Re: KANJD212
- From: jwb@xxxxxxxxxxxxxxxxxx
- Date: Sun, 04 Dec 2005 11:21:34 GMT
dareka <dareka@xxxxxxxxxxx> dixit:
>jwb@xxxxxxxxxxxxxxxxxx wrote:
>> dareka <dareka@xxxxxxxxxxx> dixit:
>>
>>>And in later X 0208, the old set of glyphs were allowed
>>>to be formal X 208 glyphs again in addition to the new one for
>>>backward compatibility because of the fuss (JIS X 0208 6.6.4).
>>
>> Well, sort of. The 1983 version of JIS208 meddled with glyphs
>> in a way that modern standardization would not accept. Some changes
>> involved dropping the 祀 しめす in favour of 礼, changing two-dot
>> しんにゅうs to one-dot, etc. etc.
>I don't understand what you mean by "modern standardization".
Well, the current approach is to establish a code-point according
to a number of factors, but not to be prescriptive about the finer
points of the glyphs. For example in 籾 the length of the last stroke
was reduced. Nothing else changed; it was still the same kanji. That
wouldn't happen now.
>If it's one like Unicode, then I don't agree at all. And I
>guess what they did in 1983 was not wrong at all in general if
>there had not already been an existing JIS X 0208. At least,
>what they tried to do were more tailored one to the actual
>demands.
Well, they were still caught up in the idea that the standard
dictated the glyphs. This is still a common attitude in Japan,
which is why many people were upset when the first Unicode
standard was published. Many characters had Chinese-looking glyphs,
so the view emerged that Unicode "used" Chinese-looking characters.
When JIS X 0221 (the Japanese equivalent of ISO 10646/Unicode), the
characters were printed using Japanese, Chinese and Korean fonts, to
show that the standard characters and their printed forms were
decoupled.
>> Later on the standards committee backed away from glyph issues & dropped
>> support for JIS X 9051-1984 which had tried to define glyphs.
>This one gives me a very different impression from what I
>understand: I don't know about JIS X 9051-1984, but they
>became stricter or began to define on allowable shapes of
>kanji of a codepoint(i.e. what JIS people call 包摂規準) in
>JIS X 0208:1997 and the later standards because they had been
>through the JIS 1983 troubles.
No, it was because the very original standard, JIS C 6220-1976, had
done some ham-fisted unification of similar kanji, which had upset
people. The fiddling around in the 1983 version of JIS X 0208
(successor to JIS C 6220) was an attempt to backpedal a little.
JIS X 0213 effectively opened the door to de-unifying those kanji.
>> OK. I see now what you are getting at. To my way of thinking JIS213
>> is still an extension of JIS208, but yes, it does constrain previous
>> freedom as to which glyphs you use.
= = =
**Instructions**.
A) List every kanji that the email gives on its own as an example character.
B) Reproduce the part of the email from "No, it was because" to "backpedal a little." word for word.
Rely on the email alone and on nothing else.

**Source information**.
= = =
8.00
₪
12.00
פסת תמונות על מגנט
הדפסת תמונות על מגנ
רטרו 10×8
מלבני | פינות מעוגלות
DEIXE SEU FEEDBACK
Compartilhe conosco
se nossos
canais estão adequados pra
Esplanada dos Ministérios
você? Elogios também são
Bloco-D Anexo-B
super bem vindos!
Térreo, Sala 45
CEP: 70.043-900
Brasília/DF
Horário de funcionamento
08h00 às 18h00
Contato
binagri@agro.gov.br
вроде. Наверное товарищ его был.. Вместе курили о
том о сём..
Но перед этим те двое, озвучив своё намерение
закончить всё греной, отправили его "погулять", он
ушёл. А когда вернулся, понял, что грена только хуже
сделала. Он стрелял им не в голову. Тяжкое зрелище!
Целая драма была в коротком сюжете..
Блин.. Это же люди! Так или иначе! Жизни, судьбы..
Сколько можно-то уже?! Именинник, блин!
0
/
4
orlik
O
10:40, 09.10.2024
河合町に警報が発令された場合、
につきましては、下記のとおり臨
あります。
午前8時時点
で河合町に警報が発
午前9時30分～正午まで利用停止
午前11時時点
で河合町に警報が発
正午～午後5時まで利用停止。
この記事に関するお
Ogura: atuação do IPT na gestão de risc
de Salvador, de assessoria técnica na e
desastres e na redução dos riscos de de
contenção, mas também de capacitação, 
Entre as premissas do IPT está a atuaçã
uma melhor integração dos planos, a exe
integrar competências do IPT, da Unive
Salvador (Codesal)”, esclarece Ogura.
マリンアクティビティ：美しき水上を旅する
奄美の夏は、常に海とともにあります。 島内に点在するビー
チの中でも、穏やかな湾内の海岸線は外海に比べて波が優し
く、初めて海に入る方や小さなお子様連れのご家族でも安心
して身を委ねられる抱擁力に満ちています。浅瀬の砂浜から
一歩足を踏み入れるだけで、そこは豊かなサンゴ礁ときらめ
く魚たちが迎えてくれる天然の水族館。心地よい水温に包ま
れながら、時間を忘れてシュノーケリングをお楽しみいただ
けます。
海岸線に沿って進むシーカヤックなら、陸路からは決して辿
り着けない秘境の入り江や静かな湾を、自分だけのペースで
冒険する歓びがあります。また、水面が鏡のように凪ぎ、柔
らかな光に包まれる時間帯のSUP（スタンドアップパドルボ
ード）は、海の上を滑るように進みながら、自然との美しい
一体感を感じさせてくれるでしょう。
= = =
**Answers for the tasks**.
A) 祀, 礼, 籾

B)
No, it was because the very original standard, JIS C 6220-1976, had
done some ham-fisted unification of similar kanji, which had upset
people. The fiddling around in the 1983 version of JIS X 0208
(successor to JIS C 6220) was an attempt to backpedal a little.